Work required –
Write out the lines from the one containing "アドレス125・アヴェニス125・バーグマンストリート" through the end of the records, without changing anything and omitting the pictures.

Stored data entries
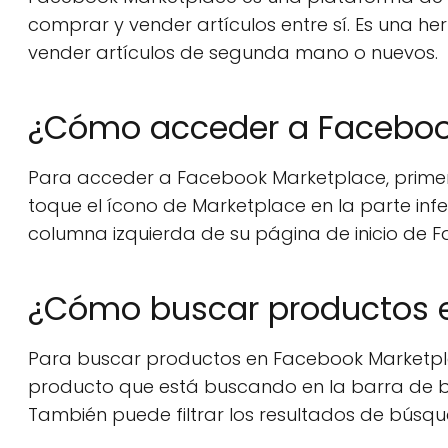
comprar y vender artículos entre sí. Es una h
vender artículos de segunda mano o nuevos.
¿Cómo acceder a Faceboo
Para acceder a Facebook Marketplace, primero
toque el ícono de Marketplace en la parte infer
columna izquierda de su página de inicio de 
¿Cómo buscar productos 
Para buscar productos en Facebook Marketpla
producto que está buscando en la barra de bú
También puede filtrar los resultados de búsque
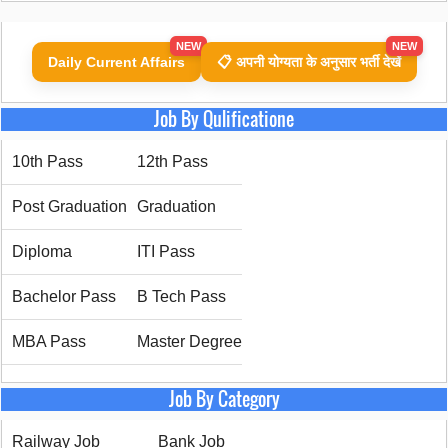
NEW
NEW
Daily Current Affairs
📋 अपनी योग्यता के अनुसार भर्ती देखें
Job By Qulificatione
10th Pass
12th Pass
Post Graduation
Graduation
Diploma
ITI Pass
Bachelor Pass
B Tech Pass
MBA Pass
Master Degree
Job By Category
Railway Job
Bank Job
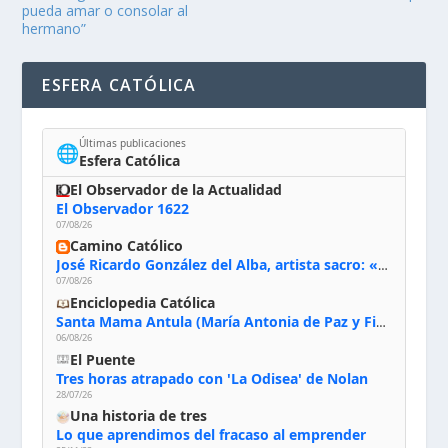
pueda amar o consolar al
hermano”
ESFERA CATÓLICA
Últimas publicaciones
🌐
Esfera Católica
El Observador de la Actualidad
El Observador 1622
07/08/26
Camino Católico
José Ricardo González del Alba, artista sacro: «Yo oro, hablo con Dios, le pido al Espíritu Santo su inspiración y siempre pinto rezando el rosario para que sea Él quien actúe a través de mis manos»
07/08/26
Enciclopedia Católica
Santa Mama Antula (María Antonia de Paz y Figueroa)
06/08/26
El Puente
Tres horas atrapado con 'La Odisea' de Nolan
28/07/26
Una historia de tres
Lo que aprendimos del fracaso al emprender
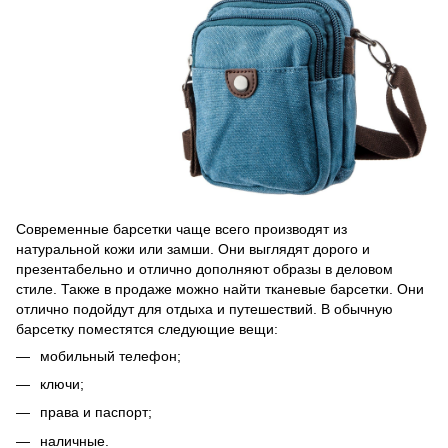
Современные барсетки чаще всего производят из
натуральной кожи или замши. Они выглядят дорого и
презентабельно и отлично дополняют образы в деловом
стиле. Также в продаже можно найти тканевые барсетки. Они
отлично подойдут для отдыха и путешествий. В обычную
барсетку поместятся следующие вещи:
мобильный телефон;
ключи;
права и паспорт;
наличные.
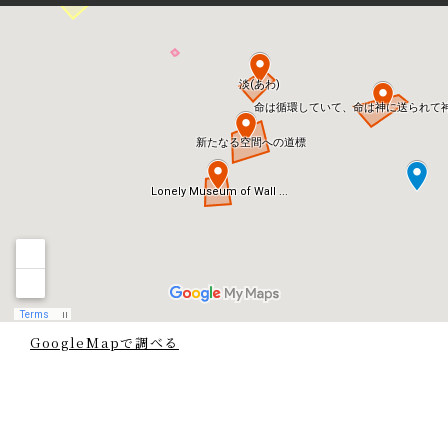
GoogleMapで調べる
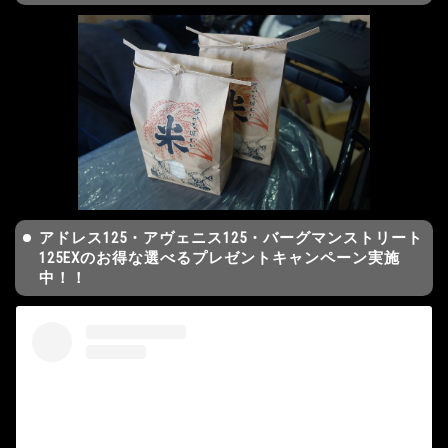
アドレス125・アヴェニス125・バーグマンストリート
125EXのお得な選べるプレゼントキャンペーン実施
中！！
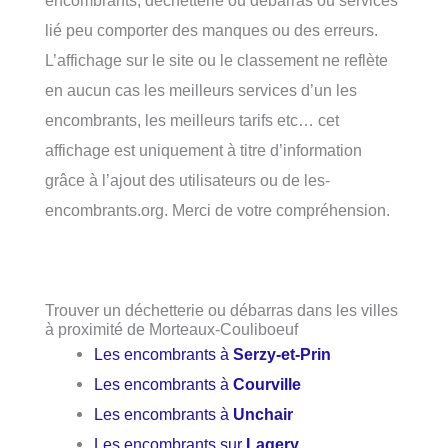
lié peu comporter des manques ou des erreurs.
L’affichage sur le site ou le classement ne reflète
en aucun cas les meilleurs services d’un les
encombrants, les meilleurs tarifs etc… cet
affichage est uniquement à titre d’information
grâce à l’ajout des utilisateurs ou de les-
encombrants.org. Merci de votre compréhension.
Trouver un déchetterie ou débarras dans les villes
à proximité de Morteaux-Couliboeuf
Les encombrants à
Serzy-et-Prin
Les encombrants à
Courville
Les encombrants à
Unchair
Les encombrants sur
Lagery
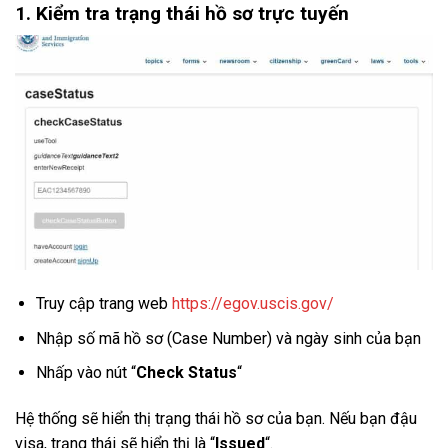
1. Kiểm tra trạng thái hồ sơ trực tuyến
Truy cập trang web
https://egov.uscis.gov/
Nhập số mã hồ sơ (Case Number) và ngày sinh của bạn
Nhấp vào nút “
Check Status
“
Hệ thống sẽ hiển thị trạng thái hồ sơ của bạn. Nếu bạn đậu
visa, trạng thái sẽ hiển thị là “
Issued
“.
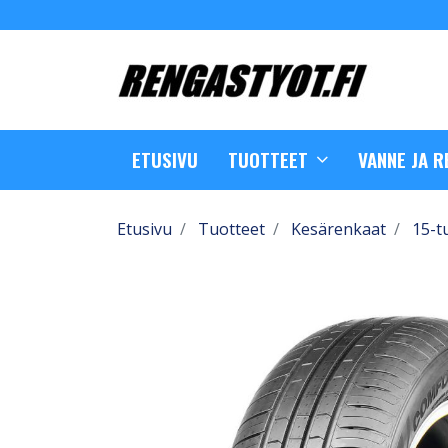
ETUSIVU
TUOTTEET
VANNE JA 
Etusivu
Tuotteet
Kesärenkaat
15-t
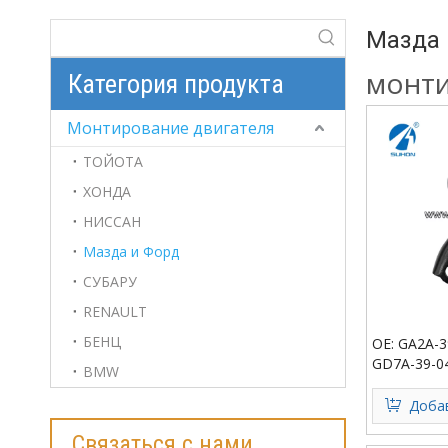
Мазда 
монти
Категория продукта
Монтирование двигателя
ТОЙОТА
ХОНДА
НИССАН
Мазда и Форд
СУБАРУ
RENAULT
БЕНЦ
OE: GA2A-3
GD7A-39-0
BMW
двигателя
Добав
Связаться с нами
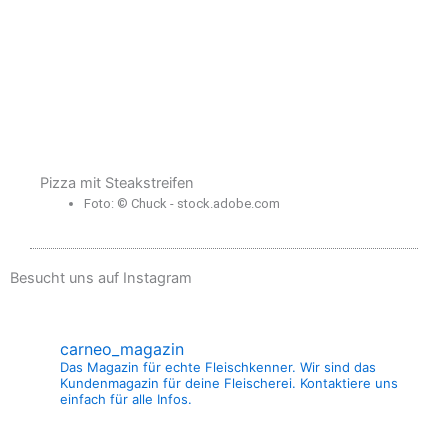
Pizza mit Steakstreifen
Foto: © Chuck - stock.adobe.com
Besucht uns auf Instagram
carneo_magazin
Das Magazin für echte Fleischkenner. Wir sind das
Kundenmagazin für deine Fleischerei. Kontaktiere uns
einfach für alle Infos.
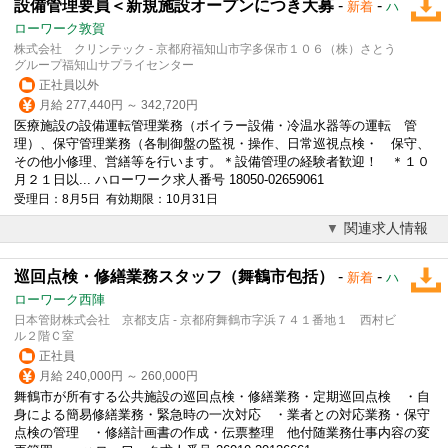
設備管理要員＜新規施設オープンにつき大募
-
-
新着
ハ
ローワーク敦賀
株式会社 クリンテック - 京都府福知山市字多保市１０６（株）さとう
グループ福知山サプライセンター
正社員以外
月給 277,440円 ～ 342,720円
医療施設の
設備
運転管理業務（ボイラー
設備
・冷温水器等の運転 管
理）、保守管理業務（各制御盤の監視・操作、日常巡視点検・ 保守、
その他小修理、営繕等を行います。＊
設備
管理の経験者歓迎！ ＊１０
月２１日以... ハローワーク求人番号 18050-02659061
受理日：8月5日 有効期限：10月31日
関連求人情報
巡回点検・修繕業務スタッフ（舞鶴市包括）
-
-
新着
ハ
ローワーク西陣
日本管財株式会社 京都支店 - 京都府舞鶴市字浜７４１番地１ 西村ビ
ル２階Ｃ室
正社員
月給 240,000円 ～ 260,000円
舞鶴市が所有する公共施設の巡回点検・修繕業務・定期巡回点検 ・自
身による簡易修繕業務・緊急時の一次対応 ・業者との対応業務・保守
点検の管理 ・修繕計画書の作成・伝票整理 他付随業務仕事内容の変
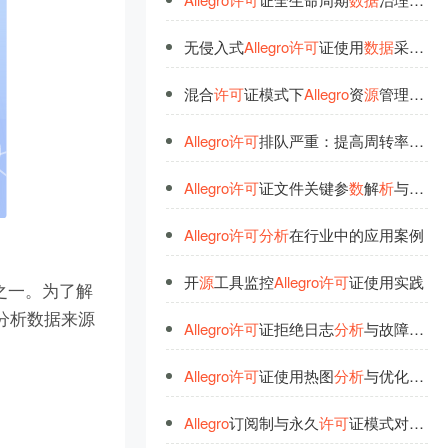
无侵入式
Allegro
许
可
证使用
数
据
采集方案
混合
许
可
证模式下
Allegro
资
源
管理策略解
Allegro
许
可
排队严重：提高周转率，让EDA
Allegro
许
可
证文件关键参
数
解
析
与配置
Allegro
许
可
分
析
在行业中的应用案例
开
源
工具监控
Allegro
许
可
证使用实践
之一。为了解
可分析数据来源
Allegro
许
可
证拒绝日志
分
析
与故障排查
Allegro
许
可
证使用热图
分
析
与优化应用
Allegro
订阅制与永久
许
可
证模式对比
分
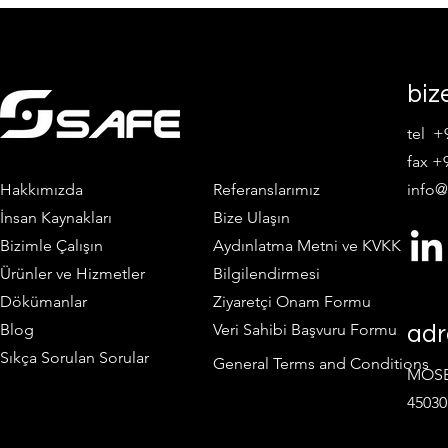
biz
tel +
fax +9
Hakkımızda
Referanslarımız
info@
İnsan Kaynakları
Bize Ulaşın
Bizimle Çalışın
Aydınlatma Metni ve KVKK
Ürünler ve Hizmetler
Bilgilendirmesi
Dökümanlar
Ziyaretçi Onam Formu
Blog
Veri Sahibi Başvuru Formu
adr
Sıkça Sorulan Sorular
General Terms and Conditions
MOSB 
45030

Written response –
アドレス125・アヴェニス125・バーグマンストリート
125EXのお得な選べるプレゼントキャンペーン実施
中！！
lié peu comporter des manques ou des erreurs.
L’affichage sur le site ou le classement ne reflète
en aucun cas les meilleurs services d’un les
encombrants, les meilleurs tarifs etc… cet
affichage est uniquement à titre d’information
grâce à l’ajout des utilisateurs ou de les-
encombrants.org. Merci de votre compréhension.
Trouver un déchetterie ou débarras dans les villes
à proximité de Morteaux-Couliboeuf
Les encombrants à
Serzy-et-Prin
Les encombrants à
Courville
Les encombrants à
Unchair
Les encombrants sur
Lagery
1. Kiểm tra trạng thái hồ sơ trực tuyến
Truy cập trang web
https://egov.uscis.gov/
Nhập số mã hồ sơ (Case Number) và ngày sinh của bạn
Nhấp vào nút “
Check Status
“
Hệ thống sẽ hiển thị trạng thái hồ sơ của bạn. Nếu bạn đậu
visa, trạng thái sẽ hiển thị là “
Issued
“.
ETUSIVU
TUOTTEET
VANNE JA 
Etusivu
Tuotteet
Kesärenkaat
15-t
Мазда 
монти
Категория продукта
Монтирование двигателя
ТОЙОТА
ХОНДА
НИССАН
Мазда и Форд
СУБАРУ
RENAULT
БЕНЦ
OE: GA2A-3
GD7A-39-0
BMW
двигателя
Добав
Связаться с нами
Pizza mit Steakstreifen
Foto: © Chuck - stock.adobe.com
Besucht uns auf Instagram
carneo_magazin
Das Magazin für echte Fleischkenner. Wir sind das
Kundenmagazin für deine Fleischerei. Kontaktiere uns
einfach für alle Infos.
設備管理要員＜新規施設オープンにつき大募
-
-
新着
ハ
ローワーク敦賀
株式会社 クリンテック - 京都府福知山市字多保市１０６（株）さとう
グループ福知山サプライセンター
正社員以外
月給 277,440円 ～ 342,720円
医療施設の
設備
運転管理業務（ボイラー
設備
・冷温水器等の運転 管
理）、保守管理業務（各制御盤の監視・操作、日常巡視点検・ 保守、
その他小修理、営繕等を行います。＊
設備
管理の経験者歓迎！ ＊１０
月２１日以... ハローワーク求人番号 18050-02659061
受理日：8月5日 有効期限：10月31日
関連求人情報
巡回点検・修繕業務スタッフ（舞鶴市包括）
-
-
新着
ハ
ローワーク西陣
日本管財株式会社 京都支店 - 京都府舞鶴市字浜７４１番地１ 西村ビ
ル２階Ｃ室
正社員
月給 240,000円 ～ 260,000円
舞鶴市が所有する公共施設の巡回点検・修繕業務・定期巡回点検 ・自
身による簡易修繕業務・緊急時の一次対応 ・業者との対応業務・保守
点検の管理 ・修繕計画書の作成・伝票整理 他付随業務仕事内容の変
无侵入式
Allegro
许
可
证使用
数
据
采集方案
混合
许
可
证模式下
Allegro
资
源
管理策略解
Allegro
许
可
排队严重：提高周转率，让EDA
Allegro
许
可
证文件关键参
数
解
析
与配置
Allegro
许
可
分
析
在行业中的应用案例
开
源
工具监控
Allegro
许
可
证使用实践
之一。为了解
可分析数据来源
Allegro
许
可
证拒绝日志
分
析
与故障排查
Allegro
许
可
证使用热图
分
析
与优化应用
Allegro
订阅制与永久
许
可
证模式对比
分
biz
tel +
fax +9
Hakkımızda
Referanslarımız
info@
İnsan Kaynakları
Bize Ulaşın
Bizimle Çalışın
Aydınlatma Metni ve KVKK
Ürünler ve Hizmetler
Bilgilendirmesi
Dökümanlar
Ziyaretçi Onam Formu
Blog
Veri Sahibi Başvuru Formu
adr
Sıkça Sorulan Sorular
General Terms and Conditions
MOSB 
45030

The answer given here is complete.